Exploring Multi-Table Retrieval Through Iterative Search
Allaa Boutaleb, Bernd Amann, Rafael Angarita, Hubert Naacke
TL;DR
Open-domain QA over datalakes requires retrieving and coherently composing information from multiple tables, which motivates an iterative, join-aware retrieval paradigm. The authors propose a general iterative search framework and a concrete Greedy Join-Aware Retrieval algorithm that balances relevance, coverage, and joinability via a marginal-gain utility. Empirical results on NL2SQL benchmarks show the iterative method achieves competitive retrieval performance relative to MIP-based JAR while delivering 4x–400x faster runtimes, demonstrating scalability and practicality for composition-aware retrieval.
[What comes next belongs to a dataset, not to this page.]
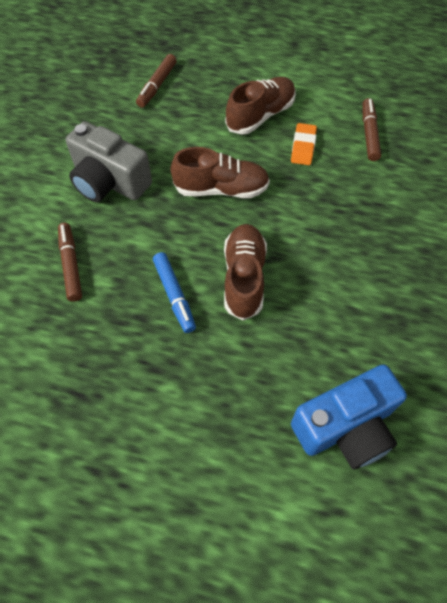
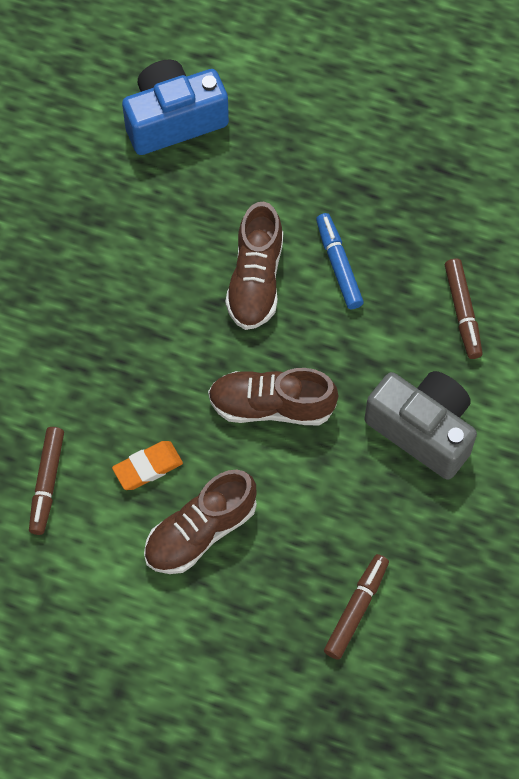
camera: 175 degrees left, 5 degrees up
(303, 147) = (147, 467): orange eraser -> orange eraser turned 45 degrees clockwise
This work suggests that iterative heuristics can enable scalable, interpretable multi-table retrieval for data-lake QA and opens avenues for extending to unions and hybrid solver approaches.
Abstract
Open-domain question answering over datalakes requires retrieving and composing information from multiple tables, a challenging subtask that demands semantic relevance and structural coherence (e.g., joinability). While exact optimization methods like Mixed-Integer Programming (MIP) can ensure coherence, their computational complexity is often prohibitive. Conversely, simpler greedy heuristics that optimize for query coverage alone often fail to find these coherent, joinable sets. This paper frames multi-table retrieval as an iterative search process, arguing this approach offers advantages in scalability, interpretability, and flexibility. We propose a general framework and a concrete instantiation: a fast, effective Greedy Join-Aware Retrieval algorithm that holistically balances relevance, coverage, and joinability. Experiments across 5 NL2SQL benchmarks demonstrate that our iterative method achieves competitive retrieval performance compared to the MIP-based approach while being 4-400x faster depending on the benchmark and search space settings. This work highlights the potential of iterative heuristics for practical, scalable, and composition-aware retrieval.